**TRY IT:** For the entries below, the expected answer is the line with "0 $1 Rounding radius*", the line with "1,1,$1+$1,$8,$9*", and every line between them, exactly as written, and nothing more.

(Beginning of INPUT)

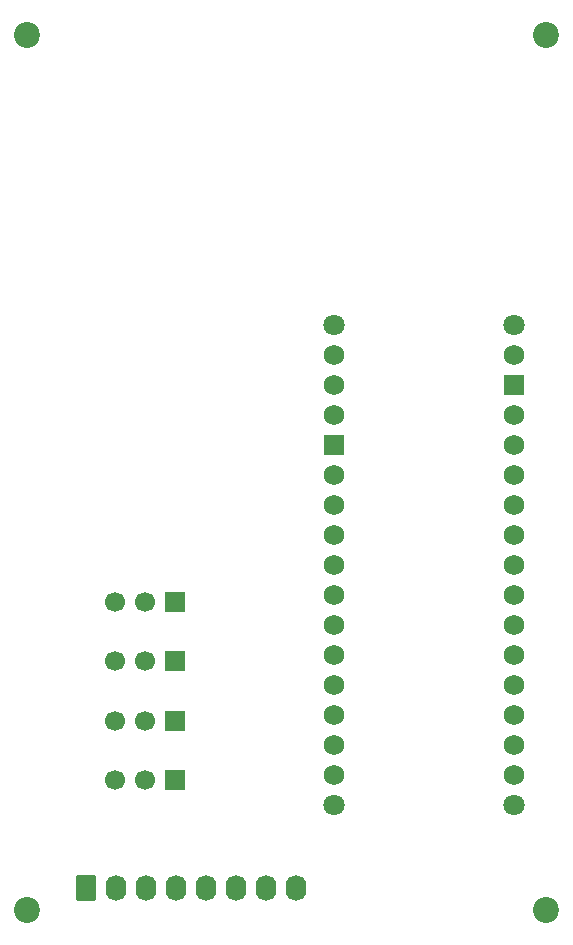
<source format=gbr>
%TF.GenerationSoftware,KiCad,Pcbnew,9.0.5*%
%TF.CreationDate,2025-10-13T11:36:34+02:00*%
%TF.ProjectId,MAX31865,4d415833-3138-4363-952e-6b696361645f,rev?*%
%TF.SameCoordinates,Original*%
%TF.FileFunction,Soldermask,Bot*%
%TF.FilePolarity,Negative*%
%FSLAX46Y46*%
G04 Gerber Fmt 4.6, Leading zero omitted, Abs format (unit mm)*
G04 Created by KiCad (PCBNEW 9.0.5) date 2025-10-13 11:36:34*
%MOMM*%
%LPD*%
G01*
G04 APERTURE LIST*
G04 Aperture macros list*
%AMRoundRect*
0 Rectangle with rounded corners*
0 $1 Rounding radius*
0 $2 $3 $4 $5 $6 $7 $8 $9 X,Y pos of 4 corners*
0 Add a 4 corners polygon primitive as box body*
4,1,4,$2,$3,$4,$5,$6,$7,$8,$9,$2,$3,0*
0 Add four circle primitives for the rounded corners*
1,1,$1+$1,$2,$3*
1,1,$1+$1,$4,$5*
1,1,$1+$1,$6,$7*
1,1,$1+$1,$8,$9*
0 Add four rect primitives between the rounded corners*
20,1,$1+$1,$2,$3,$4,$5,0*
20,1,$1+$1,$4,$5,$6,$7,0*
20,1,$1+$1,$6,$7,$8,$9,0*
20,1,$1+$1,$8,$9,$2,$3,0*%
G04 Aperture macros list end*
%ADD10C,2.200000*%
%ADD11R,1.700000X1.700000*%
%ADD12C,1.700000*%
%ADD13RoundRect,0.250000X-0.620000X-0.845000X0.620000X-0.845000X0.620000X0.845000X-0.620000X0.845000X0*%
%ADD14O,1.740000X2.190000*%
%ADD15C,1.800000*%
%ADD16C,1.727200*%
%ADD17R,1.727200X1.727200*%
G04 APERTURE END LIST*
D10*
%TO.C,U$19*%
X147000000Y-73000000D03*
%TD*%
D11*
%TO.C,JP7*%
X115540000Y-121000000D03*
D12*
X113000000Y-121000000D03*
X110460000Y-121000000D03*
%TD*%
D11*
%TO.C,JP6*%
X115540000Y-126000000D03*
D12*
X113000000Y-126000000D03*
X110460000Y-126000000D03*
%TD*%
D10*
%TO.C,U$2*%
X103000000Y-147000000D03*
%TD*%
D11*
%TO.C,JP5*%
X115540000Y-131000000D03*
D12*
X113000000Y-131000000D03*
X110460000Y-131000000D03*
%TD*%
D13*
%TO.C,J3*%
X108040000Y-145220000D03*
D14*
X110580000Y-145220000D03*
X113120000Y-145220000D03*
X115660000Y-145220000D03*
X118200000Y-145220000D03*
X120740000Y-145220000D03*
X123280000Y-145220000D03*
X125820000Y-145220000D03*
%TD*%
D10*
%TO.C,U$18*%
X103000000Y-73000000D03*
%TD*%
%TO.C,U$1*%
X147000000Y-147000000D03*
%TD*%
D11*
%TO.C,JP4*%
X115540000Y-136000000D03*
D12*
X113000000Y-136000000D03*
X110460000Y-136000000D03*
%TD*%
D15*
%TO.C,A1*%
X129000000Y-138160000D03*
X144240000Y-97520000D03*
X144240000Y-138160000D03*
X129000000Y-97520000D03*
D16*
X144240000Y-133080000D03*
X144240000Y-107680000D03*
X144240000Y-128000000D03*
X144240000Y-125460000D03*
X144240000Y-122920000D03*
X144240000Y-120380000D03*
X144240000Y-117840000D03*
X144240000Y-115300000D03*
X144240000Y-112760000D03*
X144240000Y-110220000D03*
X144240000Y-130540000D03*
X129000000Y-102600000D03*
X129000000Y-100060000D03*
X129000000Y-110220000D03*
X129000000Y-112760000D03*
X129000000Y-115300000D03*
X129000000Y-117840000D03*
X129000000Y-120380000D03*
X129000000Y-122920000D03*
X129000000Y-125460000D03*
X129000000Y-128000000D03*
X129000000Y-130540000D03*
X129000000Y-133080000D03*
X129000000Y-135620000D03*
X144240000Y-135620000D03*
D17*
X129000000Y-107680000D03*
X144240000Y-102600000D03*
D16*
X129000000Y-105140000D03*
X144240000Y-105140000D03*
X144240000Y-100060000D03*
%TD*%
M02*

</source>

(End of INPUT)

**ANSWER AREA:**
0 $1 Rounding radius*
0 $2 $3 $4 $5 $6 $7 $8 $9 X,Y pos of 4 corners*
0 Add a 4 corners polygon primitive as box body*
4,1,4,$2,$3,$4,$5,$6,$7,$8,$9,$2,$3,0*
0 Add four circle primitives for the rounded corners*
1,1,$1+$1,$2,$3*
1,1,$1+$1,$4,$5*
1,1,$1+$1,$6,$7*
1,1,$1+$1,$8,$9*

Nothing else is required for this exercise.